Pero Dios es tan bueno que permite que nuestros méritos espirituales sirvan a los
difuntos para que puedan antes entrar en la gloria eterna. Por eso la Iglesia en este día
nos lo recuerda de una manera especial y nos presenta el modo de poder ganar
méritos con las oraciones y sacrificios y especialmente con la participación en la Santa
Misa. Esta es nuestra fe, que proviene de los tiempos más antiguos, cuando los
cristianos ponían en sus primeras tumbas: “Ruega por mi”.
En la muerte lo importante no es ella en sí, sino lo que trae, que es otra vida.
Vivamos en la gracia de Dios y nuestra esperanza será llena de felicidad, como se nos
dice en el Apocalipsis de aquellos que siguen al Cordero, símbolo de Jesucristo: “Ya no
tendrán hambre, ni tendrán ya sed, ni caerá sobre ellos el sol ni ardor alguno, porque el
Cordero...los apacentará..., pues Dios enjugará toda lágrima de sus ojos”.

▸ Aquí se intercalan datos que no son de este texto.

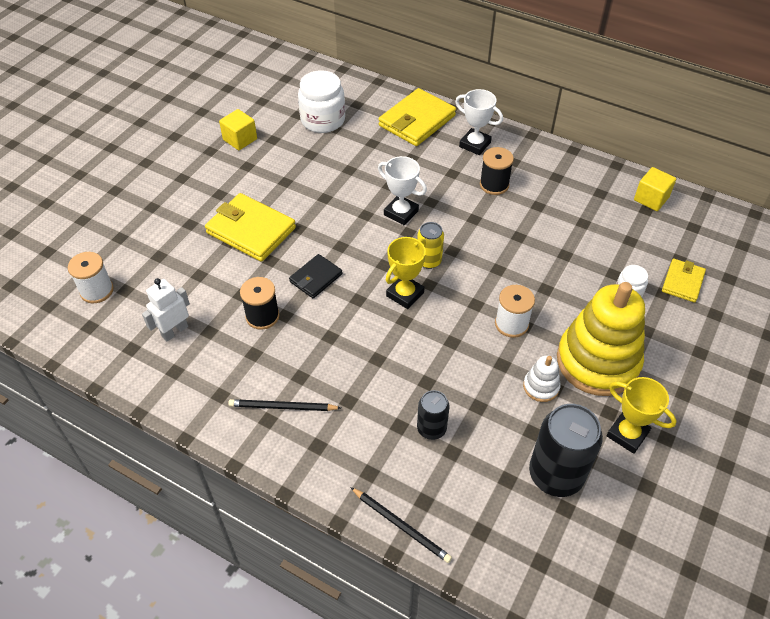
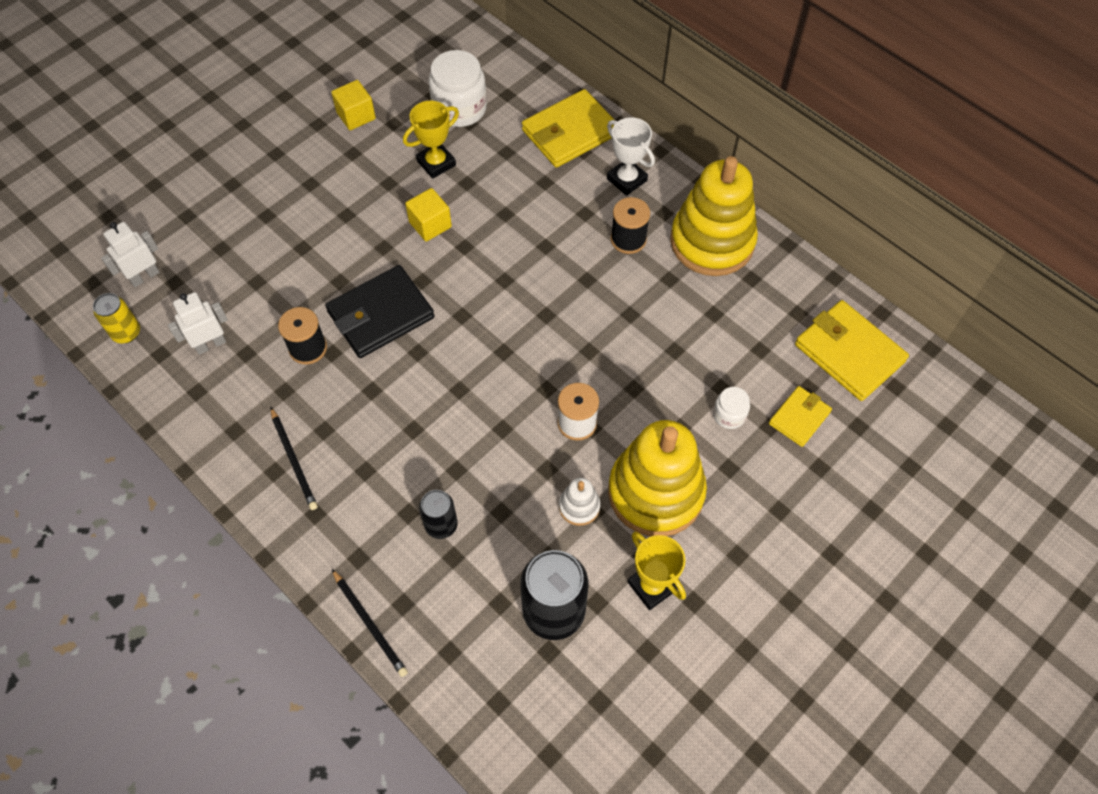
camera: 15 degrees right, 10 degrees up
(97, 291) = (144, 276): white spool -> white robot
(251, 230) = (330, 238): yellow wallet -> yellow wallet (849, 353)
(282, 407) = (294, 460): black pencil -> black pencil turned 135 degrees counterclockwise
(316, 278) = (381, 315): black wallet -> black wallet, size x1.75
(401, 213) = (505, 253): white trophy -> none
(405, 294) = (472, 358): yellow trophy -> yellow trophy (436, 163)
(429, 261) = (514, 322): yellow can -> yellow can (126, 333)
(559, 174) = (712, 242): none -> yellow stacking toy
(651, 199) = (810, 299): yellow cube -> yellow cube (430, 224)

Lo bueno de estos méritos que ofrecemos para los difuntos es que les aprovecha a
ellos sin que se nos quiten a nosotros. Para los difuntos ya se les ha terminado el
tiempo de poder merecer, que para eso es esta vida mortal. Por eso nada más esperan
nuestras súplicas y méritos, que luego ellos mismos nos agradecerán y devolverán
cuando estén en el cielo gozando para siempre en la compañía de Dios Padre, Hijo y
Espíritu Santo. Jesús dijo: “Yo soy la resurrección y la vida”. Nos quiere decir hoy que
su última palabra no es de muerte sino de vida y vida eterna. Allí hay sitio para todos,
como nos dice hoy Jesús en el evangelio.